Mr. Garrett went on: “The funny part of it was that I knew nothing about it until Lloyd Palmer called. Holton had sent me a memo, but I didn’t take time to read it until Miss Immelman brought me the file we had on Bagastex. There it was on top — and I got busy quick. So... once more we have Lloyd Palmer to thank. Let’s drink to him.”

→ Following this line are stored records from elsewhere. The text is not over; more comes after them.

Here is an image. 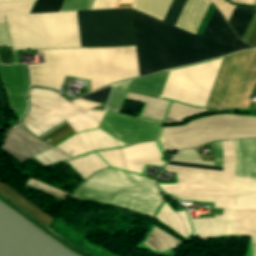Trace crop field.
I'll list each match as a JSON object with an SVG mask.
<instances>
[{
  "mask_svg": "<svg viewBox=\"0 0 256 256\" xmlns=\"http://www.w3.org/2000/svg\"><path fill=\"white\" fill-rule=\"evenodd\" d=\"M237 152L235 176L256 178V139L234 140ZM177 172L178 184H159L180 200L215 202V208H234V177ZM235 177V208L256 207V180ZM203 218V217H202ZM200 239L234 235V209L214 218L192 219ZM235 235H252L256 256V208L235 209Z\"/></svg>",
  "mask_w": 256,
  "mask_h": 256,
  "instance_id": "obj_1",
  "label": "crop field"
},
{
  "mask_svg": "<svg viewBox=\"0 0 256 256\" xmlns=\"http://www.w3.org/2000/svg\"><path fill=\"white\" fill-rule=\"evenodd\" d=\"M36 160H38L42 165L47 166L53 162L62 161L68 158H71L62 152L58 151L55 148H51L35 157Z\"/></svg>",
  "mask_w": 256,
  "mask_h": 256,
  "instance_id": "obj_32",
  "label": "crop field"
},
{
  "mask_svg": "<svg viewBox=\"0 0 256 256\" xmlns=\"http://www.w3.org/2000/svg\"><path fill=\"white\" fill-rule=\"evenodd\" d=\"M140 77L166 69L160 21L132 10Z\"/></svg>",
  "mask_w": 256,
  "mask_h": 256,
  "instance_id": "obj_11",
  "label": "crop field"
},
{
  "mask_svg": "<svg viewBox=\"0 0 256 256\" xmlns=\"http://www.w3.org/2000/svg\"><path fill=\"white\" fill-rule=\"evenodd\" d=\"M210 4L208 0H187L175 26L196 34Z\"/></svg>",
  "mask_w": 256,
  "mask_h": 256,
  "instance_id": "obj_19",
  "label": "crop field"
},
{
  "mask_svg": "<svg viewBox=\"0 0 256 256\" xmlns=\"http://www.w3.org/2000/svg\"><path fill=\"white\" fill-rule=\"evenodd\" d=\"M255 6H256V4H255Z\"/></svg>",
  "mask_w": 256,
  "mask_h": 256,
  "instance_id": "obj_43",
  "label": "crop field"
},
{
  "mask_svg": "<svg viewBox=\"0 0 256 256\" xmlns=\"http://www.w3.org/2000/svg\"><path fill=\"white\" fill-rule=\"evenodd\" d=\"M221 62L222 58L171 70L161 97L190 105L205 106Z\"/></svg>",
  "mask_w": 256,
  "mask_h": 256,
  "instance_id": "obj_7",
  "label": "crop field"
},
{
  "mask_svg": "<svg viewBox=\"0 0 256 256\" xmlns=\"http://www.w3.org/2000/svg\"><path fill=\"white\" fill-rule=\"evenodd\" d=\"M127 98L147 103L140 117L162 121L168 101L130 93H128Z\"/></svg>",
  "mask_w": 256,
  "mask_h": 256,
  "instance_id": "obj_23",
  "label": "crop field"
},
{
  "mask_svg": "<svg viewBox=\"0 0 256 256\" xmlns=\"http://www.w3.org/2000/svg\"><path fill=\"white\" fill-rule=\"evenodd\" d=\"M64 0H37L32 13L58 12ZM94 0H65L59 12L89 10Z\"/></svg>",
  "mask_w": 256,
  "mask_h": 256,
  "instance_id": "obj_21",
  "label": "crop field"
},
{
  "mask_svg": "<svg viewBox=\"0 0 256 256\" xmlns=\"http://www.w3.org/2000/svg\"><path fill=\"white\" fill-rule=\"evenodd\" d=\"M67 123V122H66ZM65 122L55 126L54 128H52L51 130L47 131L46 133H44L43 135H41L40 137L38 138H43L45 137L46 135H48L49 133L53 132L54 130L58 129L59 127H61L62 125L66 124ZM75 132L72 130V128L66 124L64 126H62L61 128H59L58 130L54 131L53 133L49 134L48 136H46L45 138H43L42 140H46V139H51L52 141L49 142V144L51 145H56L57 143H59L60 141H62L63 139H65L66 137L74 134ZM47 140L46 142L50 141V140Z\"/></svg>",
  "mask_w": 256,
  "mask_h": 256,
  "instance_id": "obj_31",
  "label": "crop field"
},
{
  "mask_svg": "<svg viewBox=\"0 0 256 256\" xmlns=\"http://www.w3.org/2000/svg\"><path fill=\"white\" fill-rule=\"evenodd\" d=\"M0 45L11 46L6 25H0Z\"/></svg>",
  "mask_w": 256,
  "mask_h": 256,
  "instance_id": "obj_37",
  "label": "crop field"
},
{
  "mask_svg": "<svg viewBox=\"0 0 256 256\" xmlns=\"http://www.w3.org/2000/svg\"><path fill=\"white\" fill-rule=\"evenodd\" d=\"M3 1H8V0H0V2H3Z\"/></svg>",
  "mask_w": 256,
  "mask_h": 256,
  "instance_id": "obj_41",
  "label": "crop field"
},
{
  "mask_svg": "<svg viewBox=\"0 0 256 256\" xmlns=\"http://www.w3.org/2000/svg\"><path fill=\"white\" fill-rule=\"evenodd\" d=\"M156 218L161 220L176 232L182 234L184 237L192 233L190 224L186 217V211L173 213L169 207L164 204L159 210Z\"/></svg>",
  "mask_w": 256,
  "mask_h": 256,
  "instance_id": "obj_22",
  "label": "crop field"
},
{
  "mask_svg": "<svg viewBox=\"0 0 256 256\" xmlns=\"http://www.w3.org/2000/svg\"><path fill=\"white\" fill-rule=\"evenodd\" d=\"M225 23L216 10L204 36H200L161 22L167 69L221 56L219 36Z\"/></svg>",
  "mask_w": 256,
  "mask_h": 256,
  "instance_id": "obj_5",
  "label": "crop field"
},
{
  "mask_svg": "<svg viewBox=\"0 0 256 256\" xmlns=\"http://www.w3.org/2000/svg\"><path fill=\"white\" fill-rule=\"evenodd\" d=\"M125 146L99 129L76 134L60 143L57 148L68 155L85 154L92 150Z\"/></svg>",
  "mask_w": 256,
  "mask_h": 256,
  "instance_id": "obj_15",
  "label": "crop field"
},
{
  "mask_svg": "<svg viewBox=\"0 0 256 256\" xmlns=\"http://www.w3.org/2000/svg\"><path fill=\"white\" fill-rule=\"evenodd\" d=\"M27 184L34 187V188L40 189V190H42V191H44V192H46L50 195H53V196H55V197H57V198H59L63 201H65L69 197V194L64 193L60 190H57L55 188H52L50 186H47L45 184H42V183H40V182H38V181H36L32 178L27 182Z\"/></svg>",
  "mask_w": 256,
  "mask_h": 256,
  "instance_id": "obj_34",
  "label": "crop field"
},
{
  "mask_svg": "<svg viewBox=\"0 0 256 256\" xmlns=\"http://www.w3.org/2000/svg\"><path fill=\"white\" fill-rule=\"evenodd\" d=\"M34 1L0 3V24H5L3 15L29 13Z\"/></svg>",
  "mask_w": 256,
  "mask_h": 256,
  "instance_id": "obj_30",
  "label": "crop field"
},
{
  "mask_svg": "<svg viewBox=\"0 0 256 256\" xmlns=\"http://www.w3.org/2000/svg\"><path fill=\"white\" fill-rule=\"evenodd\" d=\"M74 198L107 202L151 216L164 199L154 180L112 168L90 177Z\"/></svg>",
  "mask_w": 256,
  "mask_h": 256,
  "instance_id": "obj_3",
  "label": "crop field"
},
{
  "mask_svg": "<svg viewBox=\"0 0 256 256\" xmlns=\"http://www.w3.org/2000/svg\"><path fill=\"white\" fill-rule=\"evenodd\" d=\"M45 63L27 65L31 82L60 90L65 75L89 79L86 48L66 50H39Z\"/></svg>",
  "mask_w": 256,
  "mask_h": 256,
  "instance_id": "obj_9",
  "label": "crop field"
},
{
  "mask_svg": "<svg viewBox=\"0 0 256 256\" xmlns=\"http://www.w3.org/2000/svg\"><path fill=\"white\" fill-rule=\"evenodd\" d=\"M220 42H221L222 56L232 53L234 51L251 48L246 44H244L243 42H241L236 37V35L233 33V31L230 29L227 23L220 36Z\"/></svg>",
  "mask_w": 256,
  "mask_h": 256,
  "instance_id": "obj_28",
  "label": "crop field"
},
{
  "mask_svg": "<svg viewBox=\"0 0 256 256\" xmlns=\"http://www.w3.org/2000/svg\"><path fill=\"white\" fill-rule=\"evenodd\" d=\"M230 1L245 4V5H254L256 2V0H230Z\"/></svg>",
  "mask_w": 256,
  "mask_h": 256,
  "instance_id": "obj_39",
  "label": "crop field"
},
{
  "mask_svg": "<svg viewBox=\"0 0 256 256\" xmlns=\"http://www.w3.org/2000/svg\"><path fill=\"white\" fill-rule=\"evenodd\" d=\"M50 147L52 146L34 138L20 125L9 129L1 150L22 162Z\"/></svg>",
  "mask_w": 256,
  "mask_h": 256,
  "instance_id": "obj_16",
  "label": "crop field"
},
{
  "mask_svg": "<svg viewBox=\"0 0 256 256\" xmlns=\"http://www.w3.org/2000/svg\"><path fill=\"white\" fill-rule=\"evenodd\" d=\"M215 6L221 11L226 21H228L235 6H231L223 0H211Z\"/></svg>",
  "mask_w": 256,
  "mask_h": 256,
  "instance_id": "obj_35",
  "label": "crop field"
},
{
  "mask_svg": "<svg viewBox=\"0 0 256 256\" xmlns=\"http://www.w3.org/2000/svg\"><path fill=\"white\" fill-rule=\"evenodd\" d=\"M104 111L87 110L66 120L75 132L96 128Z\"/></svg>",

By then more margaritas had been ordered. They all picked theirs up, and I picked mine up before I remembered that I shouldn’t drink. By now I thought it was impossible to feel any crummier, in spite of the laughing I’d done. But with those three glasses raised in my honor, I managed it. Garrett looked at his watch and then asked Sam if he was all squared away for tomorrow.
“I am,” Dent said, “if Mrs. G. likes the building and you’ve come to a final decision that you want the deal to go through.”
“I love it,” Hortense said.
“Then it’s all yours, Sam. See that O’Connor is paid, and for God’s sake, check all the stock that Lucas turns in for those subsidiary companies. I don’t say he’d forge duplicates—”
“I do.”
“Let’s both say it, then.”
“Mr. Garrett, it’s all under control.”
“O.K., take it away.”
Mr. Garrett looked at his watch, motioned to the waitress for the check, then got up and followed her to the desk to pay it. When he came back, Sam asked him: “You’ll be here tomorrow?”
“I hadn’t expected to be. I have to be getting back. If something comes up, call me and—”
“You’re going back tonight?” Hortense asked, surprised.
“It’s not too late. I’ll have the road to myself.”
“Well, don’t wake me by calling me up.”
“Do I ever? How did you get here, by the way?”
“Taxi.”
“Lloyd, would you see her home?”
“Be only too glad, of course.”
Mr. Garrett had left his car in the ARMALCO garage. As soon as we were out on the street, he flagged a cab to take him there. He kissed Hortense, got in, and drove off. Same Dent flagged a cab, kissed her, and drove off. By then, I had told her where I was parked, but without saying a word, we knew we weren’t calling a cab. We swung hands and started walking down Seventeenth Street by the light of the moon, carefree, goofy, and happy just from knowing we would be together that night. We hardly said anything driving out or in the apartment, hanging her coat up, or having our first kiss of the evening.